Welcome to the new world of lending. As the industry is trying to catch it’s breath from the December 31st, 2010 deadline for registration & testing, the next bureaucratic landmine is already waiting to further confuse & occupy the licensed originator community. The NMLS has created the NMLS Call Report, which requires companies to produce production data from any mortgage activity by any mortgage licensee working for the company, every 90 days. Additional financial reporting requirements are incumbent upon larger lending institutions. Keep in mind, federal and state chartered banks have no compliance obligation to NMLS.
Take a look at a few of the field IDs that NMLS asks for in the report. Every lead and application generated by any licensed originator must be measured, every 90 days. Inquiries amongst my colleagues suggests that few are aware of the NMLS Call Report and fewer still have systems in place that are capable of tracking and reporting all of the information required.
How did NMLS create this form?
With an archaic website and virtually no effective social communication tools in place, there isn’t a lot of “why behind the what” explanation coming from the NMLS. My best guess is that the NMLS took the data fields from individual state reports and merged them into one master report. No regard to workflow differences in various parts of the country. No regard to software and hardware enhancements needed to accurately track the data. With each additional requirement the expense for compliance grows, indirectly increasing the cost consumers will pay for home financing services.
With more pressing deadlines looming last year, few added their two cents during the comment gathering process. I’ve heard that less than 100 comments were received during the commenting period. NAMB commented on the issue in May, 2010. Now that the deadline for the first report is less than three months away, expect others to begin voicing concerns. For what it’s worth, the NAMB tactic of challenging the authority of NMLS to even mandate this requirement seems worth pursuing.
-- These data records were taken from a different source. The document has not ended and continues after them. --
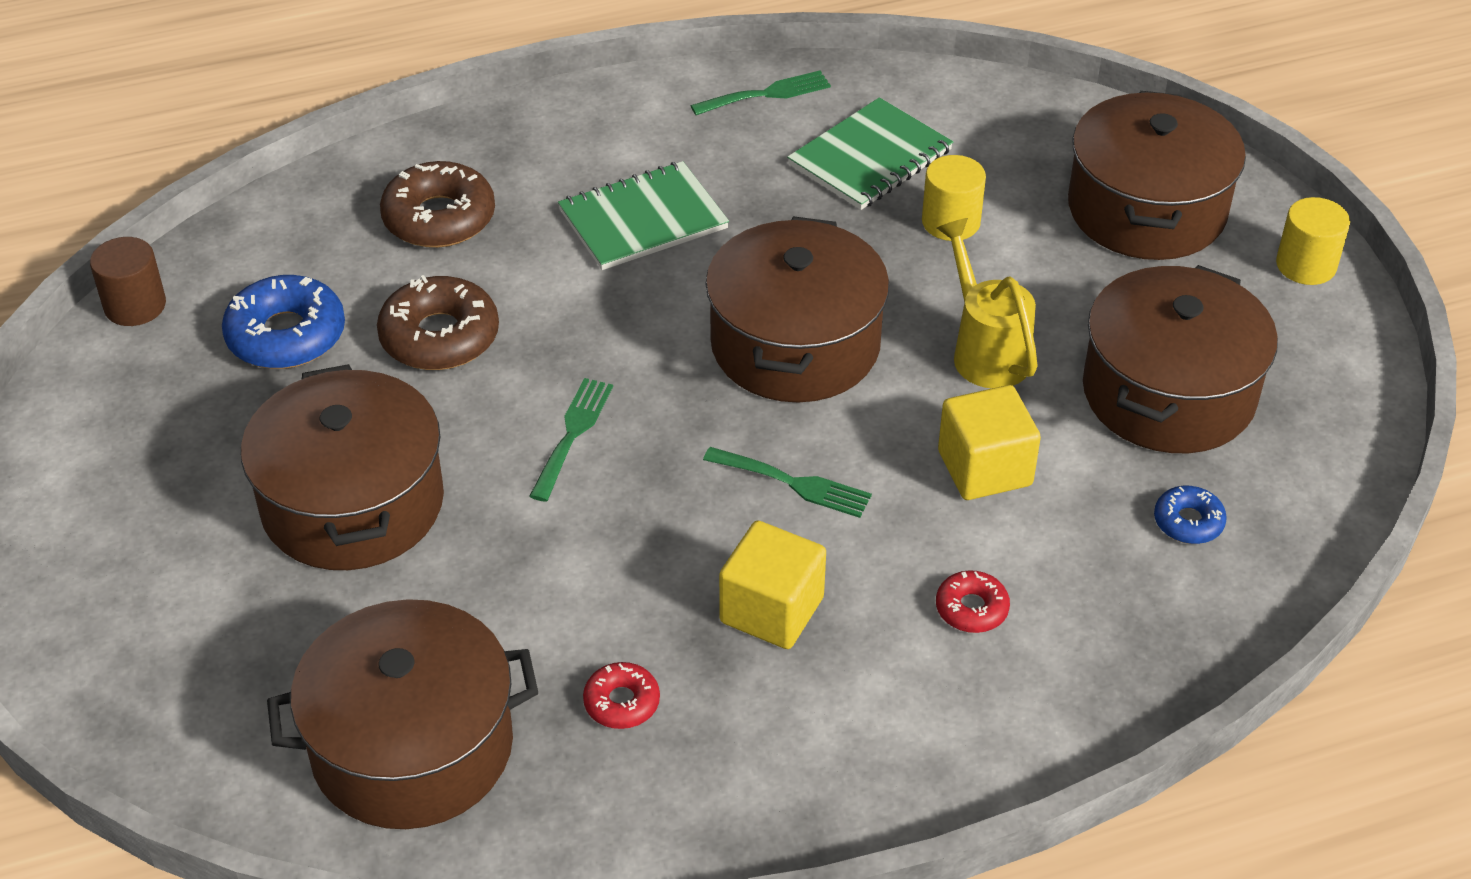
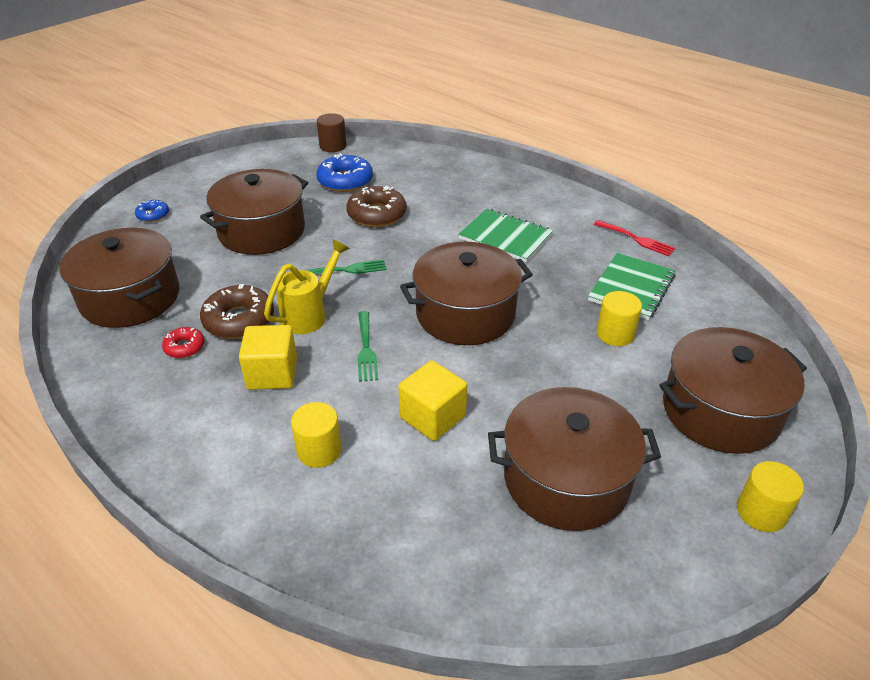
camera: 60 degrees right, 5 degrees down
(439, 218) = (448, 187): brown donut -> brown donut (239, 320)
(767, 94) = (637, 239): green fork -> red fork
(870, 158) = (631, 288): green notebook -> green notebook turned 75 degrees counterclockwise
(971, 609) = (319, 450): red donut -> yellow cylinder
(985, 350) = (527, 383): yellow watering can -> yellow watering can (310, 314)
(1188, 522) = (459, 529): blue donut -> blue donut (153, 215)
My friend Bill Kidwell over at IMMAAG, summed up the NMLS Call Report best, “One more example of an OK idea (gathering data) being implemented with woefully inadequate thought.”
January 17, 2011: Texas Assn. of Mortgage Brokers have posted about NMLS Call Reports.
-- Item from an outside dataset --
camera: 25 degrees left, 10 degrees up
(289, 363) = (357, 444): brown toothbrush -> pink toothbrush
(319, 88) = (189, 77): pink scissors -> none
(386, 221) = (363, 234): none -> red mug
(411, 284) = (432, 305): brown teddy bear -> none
February 8, 2011: Lenders Compliance Group has posted about NMLS Call Reports.
February 11, 2011: FDIC link for Call Report Data Call/TFR Information
March 7, 2011: Mortgage License Solutions Blog, Do You Still Need to File an Annual Report?
March 24, 2011: Scotsman Guide, Answering the Call of Duty
April 27, 2011: Calyx Software, NMLS Call Reports in Point
One thought on “Is the Mortgage Industry Ready for the NMLS Call Report?”
Mortgage Loan BrokerPosted on January 28, 2011 at 9:45 am
Wow.. It seems as though the NMLS is trying to make it nearly impossible for a one-man company mortgage broker to survive anymore. Passing the NMLS exam was one challenge, now you practically have to add a staff member just to report activities to the NMLS Call Report…. I suppose that person will be required to pass the Mortgage License Test too. It never ends.